Imagine the following XML:
<root>
<element>hello</element>
<another>
hello
</another>
<example>Hello, <nested> I am an example </nested>.</example>
</root>
The following XPath expression:
//*[text() = 'hello']
will return the <element>hello</element>
element, but not the <another>
element.
This is because the <another>
element contains whitespace surrounding the hello
text.
To retrieve both <element>
and <another>
, one could use:
//*[normalize-space(text()) = 'hello']
or
//*[normalize-space() = 'hello']
which will trim the surrounding whitespace before doing the comparison. Here we can see that the text()
node specifier is optional when using normalize-space
.
To find an element containing specific text, you can use the contains
function. The following expression will return the <example>
element:
//example[contains(text(), 'Hello')]
If you want to find text that spans multiple children/text nodes, then you can use .
instead of text()

Problem statement> Resume the explanation of matching XML elements by their text with XPath, continuing from its last sentence, the one about using . instead of text().

Listed entries>
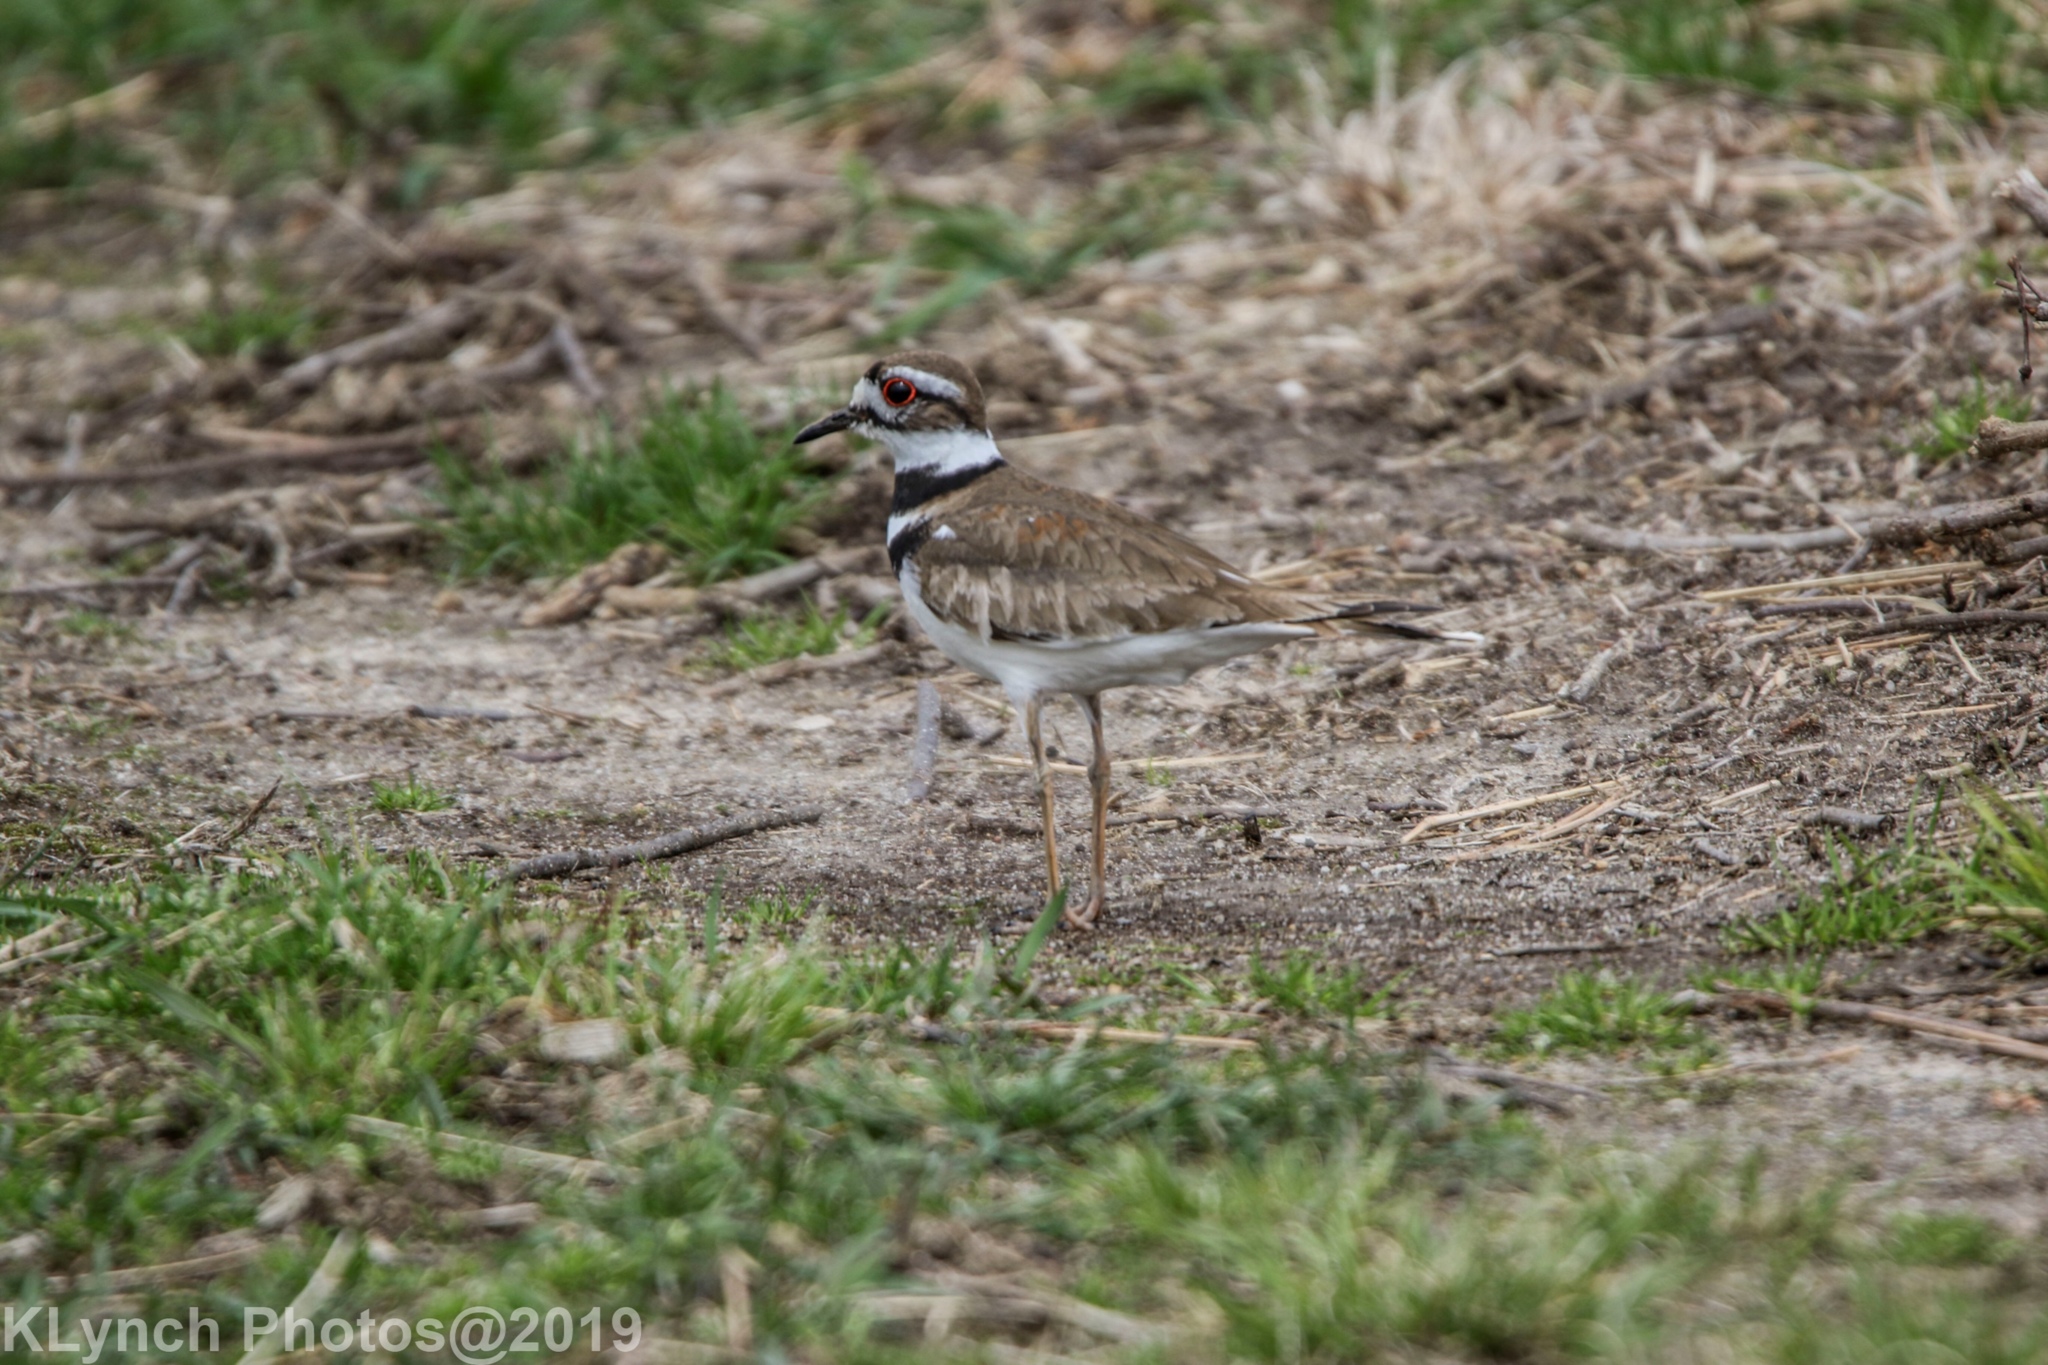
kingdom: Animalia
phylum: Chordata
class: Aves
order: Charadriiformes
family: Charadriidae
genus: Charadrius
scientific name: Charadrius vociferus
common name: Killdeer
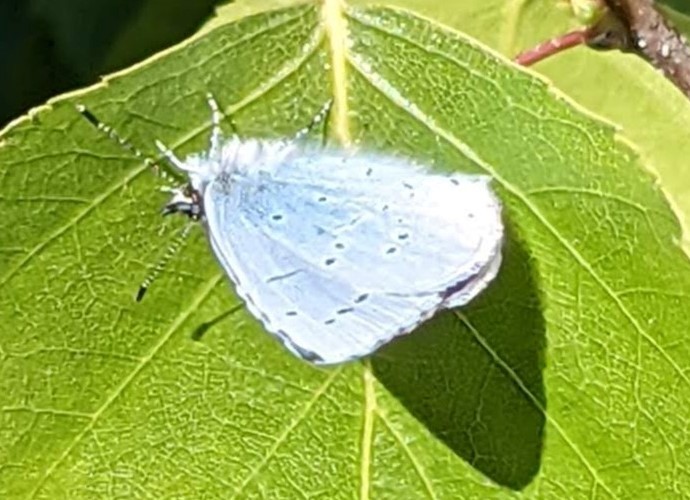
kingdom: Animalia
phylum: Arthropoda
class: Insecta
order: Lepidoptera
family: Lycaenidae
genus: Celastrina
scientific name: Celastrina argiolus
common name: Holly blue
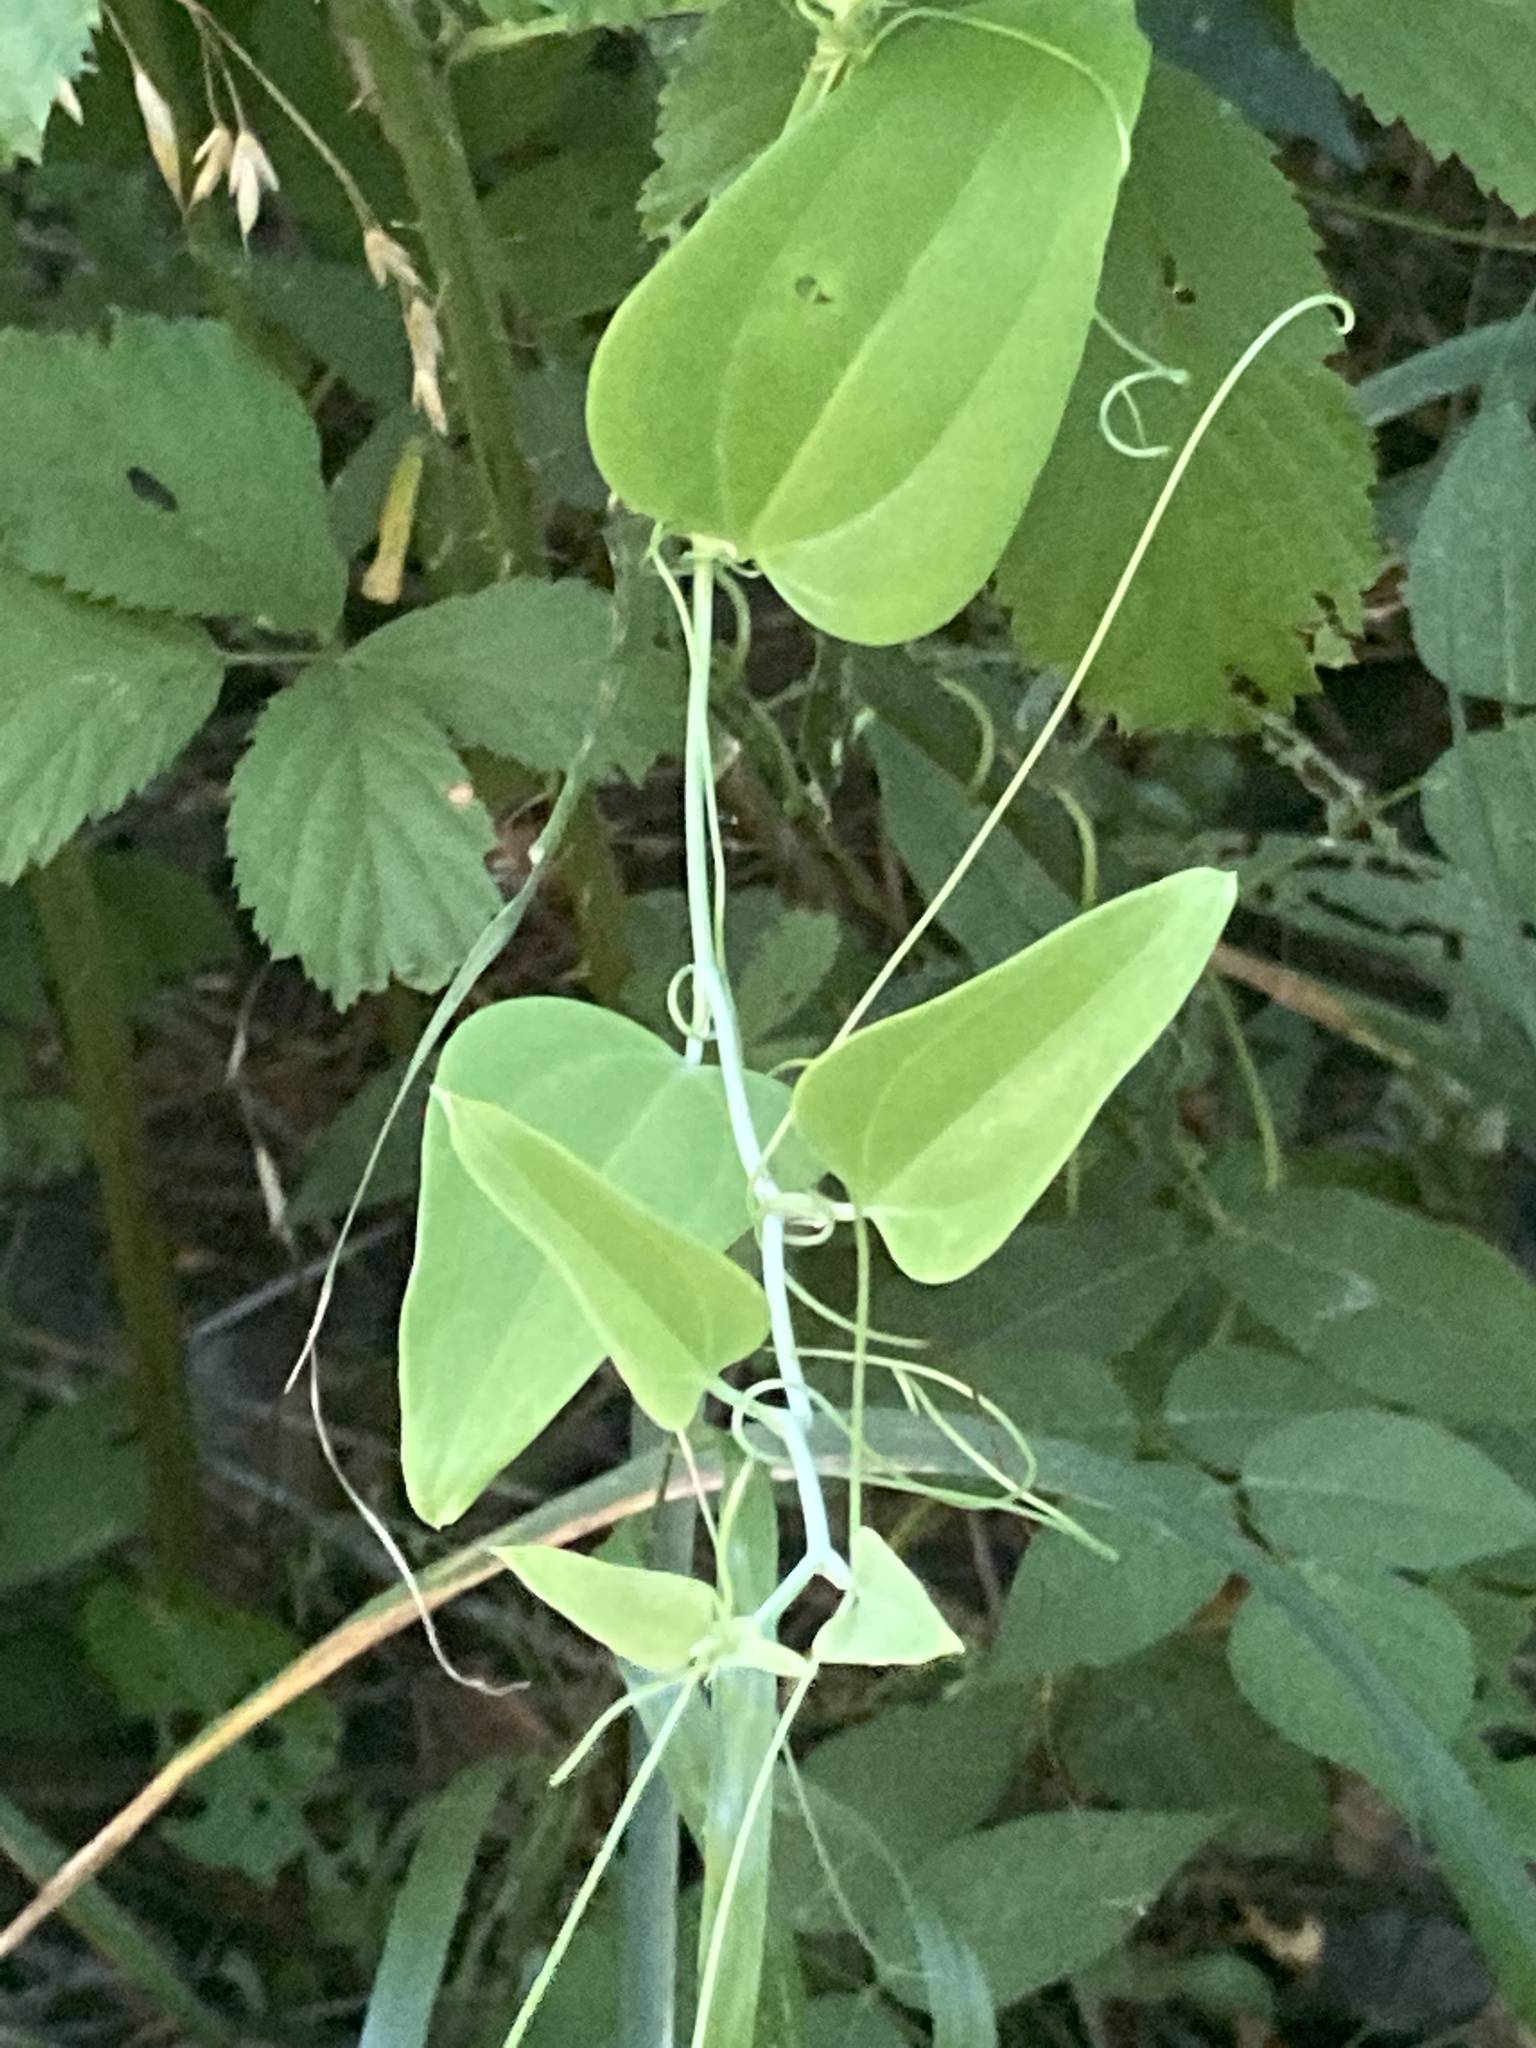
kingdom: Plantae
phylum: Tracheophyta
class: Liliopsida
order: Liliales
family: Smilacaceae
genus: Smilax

In response>
. .
refers to the entire text content of the element and it's children.
//example[. = 'Hello, I am an example .']
To see the multiple text nodes, you can use:
//example//text()
which will return:
- "Hello, "
- " I am an example "
- "."
And to more clearly see the entire text content of an element, one can use the string
function:
string(//example[1])
or just
string(//example)
Hello, I am an example .
The latter works because, if a node-set is passed into functions like string
, XPath 1.0 just looks at the first node (in document order) in that node-set, and ignores the rest.
so:
string(/root/*)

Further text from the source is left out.